Longstreet and Jackson, under Lee's organization both lead Corps under Lee. Actually, each first lead a 'wing' of Lee's army, because in '62, Lee was not authorized by congress to organize his army into Corps. As always, and on both sided of the war (and still today) all such organizational changes to the structure of the army, had to be approved by Congress. Lee got approval to promote both to Maj.Gen. after the Peninsula Campaign, and then reorganized the army into 'corps', but called them left and right 'wings',until congressional approval was granted, but he was allowed to make informal command assignments. When the Confederate Congress approved the Corps. command structure, the names were simply changed, and they became official, although both Jackson and Longstreet were still Maj.Gen.'s, so they were brevetted until they were officially promoted to Lt.Gen. in early '63. This was a very common practice during the war.
At the General ranks, promotions were very political. Often relations between generals and politicians played a huge role, and often other generals were dragged along by higher ranking Generals. Everybody did it. Lee threw out Holmes and some other division commanders--he actually promoted them out of his theater to some backwater parts of the war, and dragged Longstreet and Jackson along on his coat-tails. McClellan did it. Hooker did it. Grant did it.
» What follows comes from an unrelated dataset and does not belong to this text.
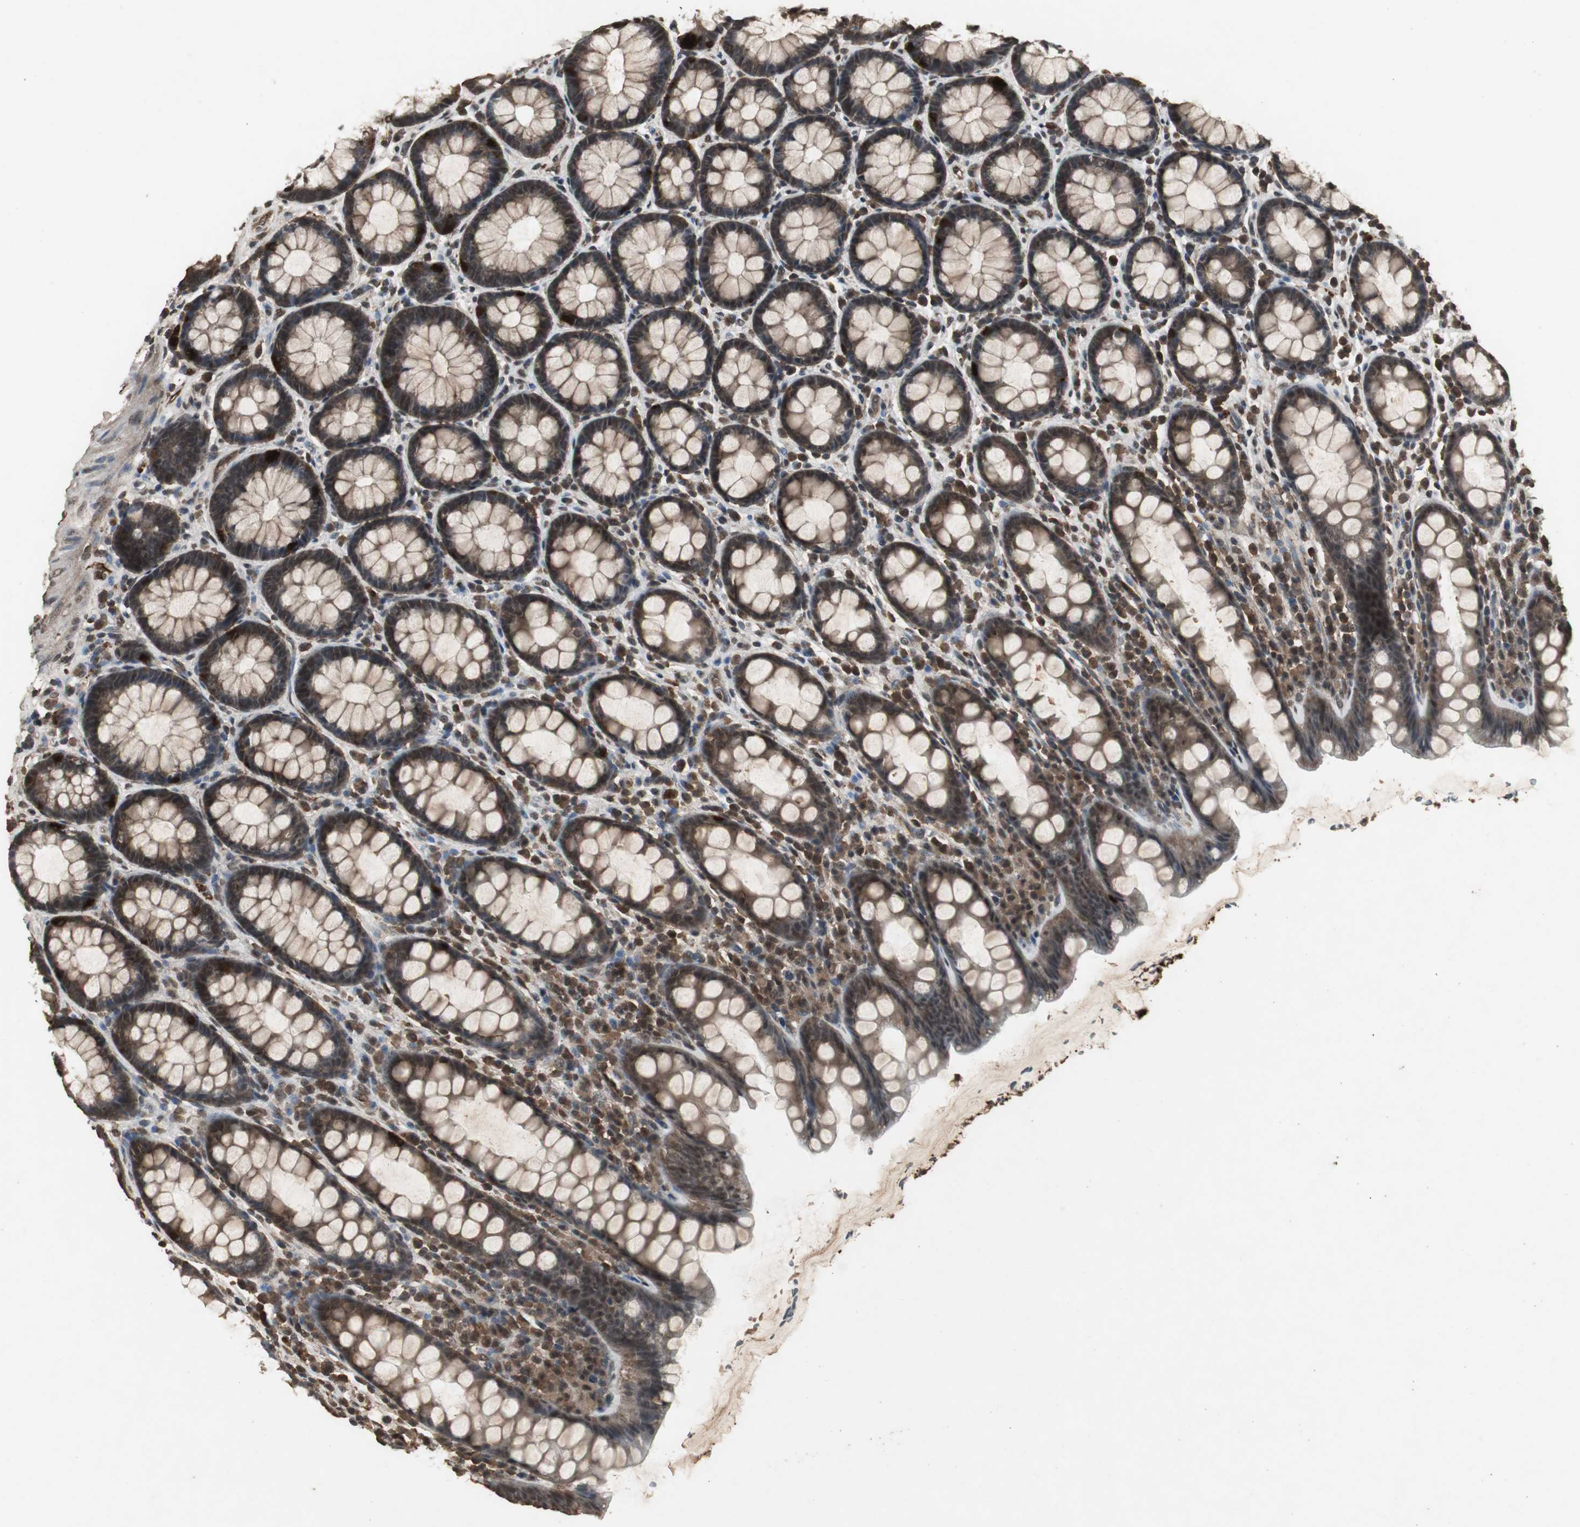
{"staining": {"intensity": "strong", "quantity": ">75%", "location": "cytoplasmic/membranous,nuclear"}, "tissue": "rectum", "cell_type": "Glandular cells", "image_type": "normal", "snomed": [{"axis": "morphology", "description": "Normal tissue, NOS"}, {"axis": "topography", "description": "Rectum"}], "caption": "Glandular cells show high levels of strong cytoplasmic/membranous,nuclear expression in approximately >75% of cells in normal human rectum. The protein is shown in brown color, while the nuclei are stained blue.", "gene": "EMX1", "patient": {"sex": "male", "age": 92}}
The game uses seniority and a leader's political influence trait to represent the political costs to the president were he to press an out-of-seniority promotion through.
Maybe a couple of things might be changed though. Maybe if a leader became promotable, but his seniority would cause a political ruckus (NM and VP looses), instead the player could choose to advance his seniority by a huge amount. Currently if you don't promote a leader, after the timer runs out, he goes up 2 or 4 points in seniority, but maybe it ought to be more.